In the same year and month, researchers from Belgium, Zaire, and the
USA including the CDC, searched for AIDS in Zaire. The authors stated
that "Because of limited diagnostic facilities we used a case definition
which included clinical features of AIDS and the immunological
characteristics of low T helper cell counts and low helper to suppressor
ratios which have been hallmarks of AIDS. We believe that this
combination strengthens the case definition in an area where severe
infectious diseases abound, often going undiagnosed". During a three
week period they identified 38 such patients. Ten patients had "Chronic
mucocutaneous HSV [herpes simplex virus] infection", 14 bilateral
interstitial pneumonia "with severe dyspnoea, unresponsive to
antibiotics or tuberculostatics", 31 oral and/or oesophageal candidiasis
and 6 had disseminated KS. Regarding the latter they wrote "Since KS has
long been endemic in Zaire, only patients with fulminant KS were
included". Discussing their findings they wrote: "Two important
differences between AIDS in Zaire and the disease in patients of
European or American origin merit discussion-- namely, the sex
distribution and apparent lack of risk factors among patients in
Zaire...The essentially equal proportions of males and females would
require that transmission occurs both male to female and female to male,
since one-direction transmission would soon result in an imbalance in
the ratio" (Piot et al., 1984).
In 1984, sera from 37 out of the 38 patients who were diagnosed in
Kinshasha in October 1984 were tested for HIV antibodies by Montagnier
and 19 of his associates including researchers from the CDC. The sera
were tested by ELISA and followed by a RIPA (radioimmunoprecipitation
assay, similar to the Western blot). The latter was considered positive
if a p24 band was present. The p41 band and also a 84-kD band were not
considered diagnostic because "The 43-kD [p41] band and the 84-kD band
are cellular contaminants that are immunoprecipitated in all the tested
sera", from both patients and controls. (Yet today, in Africa, the p41
band on its own is considered to represent a positive WB and thus proof
of HIV infection). Thirty two (88%) patients were positive by both
tests. So were six out of 26 (23%) controls. (Brun-Vezinet et al.,
1984).
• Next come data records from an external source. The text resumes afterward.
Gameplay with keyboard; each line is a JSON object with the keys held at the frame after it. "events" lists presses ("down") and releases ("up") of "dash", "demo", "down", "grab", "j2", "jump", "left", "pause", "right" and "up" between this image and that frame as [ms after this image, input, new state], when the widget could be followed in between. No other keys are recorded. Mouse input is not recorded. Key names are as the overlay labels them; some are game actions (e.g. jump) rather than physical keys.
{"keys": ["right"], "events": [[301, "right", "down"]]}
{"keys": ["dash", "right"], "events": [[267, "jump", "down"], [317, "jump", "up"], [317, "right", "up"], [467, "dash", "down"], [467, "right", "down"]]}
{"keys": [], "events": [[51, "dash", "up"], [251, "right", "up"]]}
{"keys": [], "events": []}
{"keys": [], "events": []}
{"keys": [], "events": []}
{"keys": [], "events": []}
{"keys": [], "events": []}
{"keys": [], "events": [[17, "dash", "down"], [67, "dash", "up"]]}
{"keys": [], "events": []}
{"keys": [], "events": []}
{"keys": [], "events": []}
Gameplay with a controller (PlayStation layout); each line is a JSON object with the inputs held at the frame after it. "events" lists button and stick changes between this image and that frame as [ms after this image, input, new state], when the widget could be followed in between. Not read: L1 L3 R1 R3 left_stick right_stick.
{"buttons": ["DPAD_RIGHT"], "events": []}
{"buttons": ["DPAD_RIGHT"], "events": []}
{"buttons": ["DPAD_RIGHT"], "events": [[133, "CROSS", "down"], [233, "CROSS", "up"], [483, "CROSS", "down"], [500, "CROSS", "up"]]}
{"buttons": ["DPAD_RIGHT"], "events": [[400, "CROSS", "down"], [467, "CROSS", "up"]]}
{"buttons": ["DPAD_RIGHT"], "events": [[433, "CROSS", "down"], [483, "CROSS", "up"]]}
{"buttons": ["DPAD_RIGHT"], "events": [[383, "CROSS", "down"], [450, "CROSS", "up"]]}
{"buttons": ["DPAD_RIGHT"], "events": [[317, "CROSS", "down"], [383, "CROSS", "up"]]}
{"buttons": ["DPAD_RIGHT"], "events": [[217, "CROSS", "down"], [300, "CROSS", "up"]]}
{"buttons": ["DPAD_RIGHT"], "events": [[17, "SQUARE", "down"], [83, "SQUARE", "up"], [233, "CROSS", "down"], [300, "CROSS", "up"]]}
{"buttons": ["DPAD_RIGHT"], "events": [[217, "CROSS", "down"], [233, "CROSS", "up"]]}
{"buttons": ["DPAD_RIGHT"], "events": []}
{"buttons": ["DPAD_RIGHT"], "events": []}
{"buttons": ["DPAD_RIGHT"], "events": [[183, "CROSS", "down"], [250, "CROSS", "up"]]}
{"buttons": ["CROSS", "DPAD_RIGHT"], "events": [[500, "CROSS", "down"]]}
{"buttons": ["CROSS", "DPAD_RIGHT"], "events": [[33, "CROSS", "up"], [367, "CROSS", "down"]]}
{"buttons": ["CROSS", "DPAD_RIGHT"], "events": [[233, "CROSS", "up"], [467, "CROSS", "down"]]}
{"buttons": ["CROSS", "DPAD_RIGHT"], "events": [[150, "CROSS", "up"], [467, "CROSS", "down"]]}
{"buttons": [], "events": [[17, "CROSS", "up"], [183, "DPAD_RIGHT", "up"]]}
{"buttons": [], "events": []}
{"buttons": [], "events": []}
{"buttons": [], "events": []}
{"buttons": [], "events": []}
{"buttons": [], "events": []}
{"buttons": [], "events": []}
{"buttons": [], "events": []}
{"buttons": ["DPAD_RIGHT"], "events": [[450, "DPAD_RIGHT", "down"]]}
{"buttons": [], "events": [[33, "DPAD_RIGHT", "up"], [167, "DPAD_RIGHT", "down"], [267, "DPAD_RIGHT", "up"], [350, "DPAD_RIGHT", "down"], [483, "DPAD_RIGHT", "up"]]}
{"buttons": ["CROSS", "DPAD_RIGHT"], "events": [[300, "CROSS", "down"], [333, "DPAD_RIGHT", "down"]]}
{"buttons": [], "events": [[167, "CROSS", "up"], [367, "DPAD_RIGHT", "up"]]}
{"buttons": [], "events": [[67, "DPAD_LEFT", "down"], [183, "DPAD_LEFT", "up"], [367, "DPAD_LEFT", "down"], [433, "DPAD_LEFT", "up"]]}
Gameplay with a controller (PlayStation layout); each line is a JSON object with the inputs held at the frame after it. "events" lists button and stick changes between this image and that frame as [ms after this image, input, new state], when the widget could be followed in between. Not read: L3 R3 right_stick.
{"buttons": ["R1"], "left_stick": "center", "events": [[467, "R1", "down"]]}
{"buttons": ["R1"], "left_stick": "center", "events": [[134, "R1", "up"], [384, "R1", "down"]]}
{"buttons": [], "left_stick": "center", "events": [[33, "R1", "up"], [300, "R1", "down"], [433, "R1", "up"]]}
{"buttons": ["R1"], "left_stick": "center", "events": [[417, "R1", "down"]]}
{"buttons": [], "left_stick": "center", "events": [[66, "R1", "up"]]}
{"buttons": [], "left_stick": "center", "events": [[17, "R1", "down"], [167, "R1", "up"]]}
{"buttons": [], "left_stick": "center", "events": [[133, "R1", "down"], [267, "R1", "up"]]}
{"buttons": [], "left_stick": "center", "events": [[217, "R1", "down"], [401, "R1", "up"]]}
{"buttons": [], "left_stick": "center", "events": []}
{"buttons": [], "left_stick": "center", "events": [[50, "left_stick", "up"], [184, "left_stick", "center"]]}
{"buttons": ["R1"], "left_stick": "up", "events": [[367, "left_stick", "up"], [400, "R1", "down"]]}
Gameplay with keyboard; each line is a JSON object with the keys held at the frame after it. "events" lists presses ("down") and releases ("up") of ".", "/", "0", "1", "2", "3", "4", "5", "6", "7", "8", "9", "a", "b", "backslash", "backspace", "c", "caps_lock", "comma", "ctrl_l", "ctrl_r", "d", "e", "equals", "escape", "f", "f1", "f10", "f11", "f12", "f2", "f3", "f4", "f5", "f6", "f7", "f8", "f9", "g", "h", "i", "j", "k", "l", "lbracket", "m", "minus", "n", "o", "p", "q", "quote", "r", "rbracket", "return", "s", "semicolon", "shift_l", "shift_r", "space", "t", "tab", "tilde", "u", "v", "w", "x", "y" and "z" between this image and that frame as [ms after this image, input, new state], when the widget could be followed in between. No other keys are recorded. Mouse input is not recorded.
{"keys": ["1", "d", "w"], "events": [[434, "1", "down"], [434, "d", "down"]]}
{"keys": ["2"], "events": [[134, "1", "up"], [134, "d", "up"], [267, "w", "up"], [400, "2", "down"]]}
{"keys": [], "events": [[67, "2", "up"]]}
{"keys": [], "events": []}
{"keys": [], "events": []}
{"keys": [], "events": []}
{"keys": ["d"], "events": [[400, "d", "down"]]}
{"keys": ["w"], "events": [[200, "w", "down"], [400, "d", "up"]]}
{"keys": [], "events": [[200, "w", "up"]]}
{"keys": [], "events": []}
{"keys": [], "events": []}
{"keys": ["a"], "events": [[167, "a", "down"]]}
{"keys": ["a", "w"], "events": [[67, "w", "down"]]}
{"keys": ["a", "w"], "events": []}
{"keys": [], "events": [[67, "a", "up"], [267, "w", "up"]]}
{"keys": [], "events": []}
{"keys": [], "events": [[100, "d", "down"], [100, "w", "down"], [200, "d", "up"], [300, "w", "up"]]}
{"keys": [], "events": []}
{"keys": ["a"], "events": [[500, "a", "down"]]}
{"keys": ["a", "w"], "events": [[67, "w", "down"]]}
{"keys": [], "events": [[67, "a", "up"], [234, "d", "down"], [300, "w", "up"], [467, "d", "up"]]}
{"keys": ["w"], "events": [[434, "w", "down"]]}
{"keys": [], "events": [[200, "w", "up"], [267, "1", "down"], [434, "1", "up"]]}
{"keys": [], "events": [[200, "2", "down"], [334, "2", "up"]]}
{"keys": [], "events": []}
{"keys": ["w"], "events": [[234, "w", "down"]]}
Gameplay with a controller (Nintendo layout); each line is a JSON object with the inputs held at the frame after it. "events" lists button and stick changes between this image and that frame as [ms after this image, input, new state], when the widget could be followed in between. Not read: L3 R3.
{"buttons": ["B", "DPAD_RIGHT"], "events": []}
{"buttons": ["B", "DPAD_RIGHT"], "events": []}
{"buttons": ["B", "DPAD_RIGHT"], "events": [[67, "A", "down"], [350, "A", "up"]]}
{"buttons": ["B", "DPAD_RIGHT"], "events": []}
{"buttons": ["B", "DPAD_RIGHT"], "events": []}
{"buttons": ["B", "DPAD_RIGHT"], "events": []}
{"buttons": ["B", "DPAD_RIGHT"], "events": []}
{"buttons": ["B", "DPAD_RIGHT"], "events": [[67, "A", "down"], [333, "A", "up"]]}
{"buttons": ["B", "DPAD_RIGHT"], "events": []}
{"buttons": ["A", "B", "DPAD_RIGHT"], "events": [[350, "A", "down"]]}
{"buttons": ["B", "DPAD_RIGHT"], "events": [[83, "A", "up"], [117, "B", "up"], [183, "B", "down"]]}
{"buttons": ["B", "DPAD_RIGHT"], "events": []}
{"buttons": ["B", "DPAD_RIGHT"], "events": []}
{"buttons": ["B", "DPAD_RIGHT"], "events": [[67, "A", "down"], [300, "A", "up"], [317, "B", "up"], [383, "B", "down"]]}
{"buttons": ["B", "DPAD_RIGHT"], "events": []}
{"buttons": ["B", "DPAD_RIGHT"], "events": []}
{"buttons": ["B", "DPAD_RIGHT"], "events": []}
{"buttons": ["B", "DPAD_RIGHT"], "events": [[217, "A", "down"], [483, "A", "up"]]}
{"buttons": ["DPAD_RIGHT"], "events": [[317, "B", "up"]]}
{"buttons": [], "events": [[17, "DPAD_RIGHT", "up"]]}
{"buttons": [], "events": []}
However: (a) with the exception of a few other reports from
Africa (see below) no such correlation between ELISA and WB has ever
been reported. For example, Burke and his colleagues tested 1.2 million
healthy American military recruits and found that of 6000 individuals
with two consecutive positive ELISAs, only 2000 subsequently had a
positive Western blot (Burke et al., 1988). In Russia, in 1991, of
30,000 positive screening ELISAs, only 66 were Western blot positive
(Voevodin, 1992); (b) since 1987, nobody in the world with the possible
exception of Montagnier, considers the p24 band proof of HIV infection,
not even in Africa.
In July 1984, the research groups who reported the first 38 cases of
AIDS from Kinshasa started a new study in the same city. During an 8
month period they had "565 suspected AIDS cases", that is, they had 565
cases which satisfied "At least one of the following three clinical
criteria: (a) A syndrome with profound weight loss (> 10% of normal
body weight) plus either chronic diarrhoea (lasting at least 2 mo) or
chronic fever and asthenia (lasting 1 + mo); (b) An opportunistic
infection included in the Centers for Disease Control definition of AIDS
(restricted resources limited recognized opportunistic infections to
candidal esophagitis, cryptococcal meningitis and chronic ulcerated
herpes infection; and/or (c) Disseminated Kaposi's sarcoma, with
histopathologic evidence of visceral invasion". Of the 565 patients, 332
(58.8%) were found to have a positive HIV antibody test, and because of
this were considered to be confirmed AIDS cases. "A specimen was
considered positive for antibody to HTLV-III if it was repeatedly
reactive on two separate ELISA assays ...The male-female ratio was
1:1.1. Men with AIDS were significantly older than women... Nearly half
of all patients (145) were not married... Women with AIDS more likely
than men with AIDS to be unmarried". Commenting on their results the
"Several epidemiologic features of AIDS in Kinshasa should be noted.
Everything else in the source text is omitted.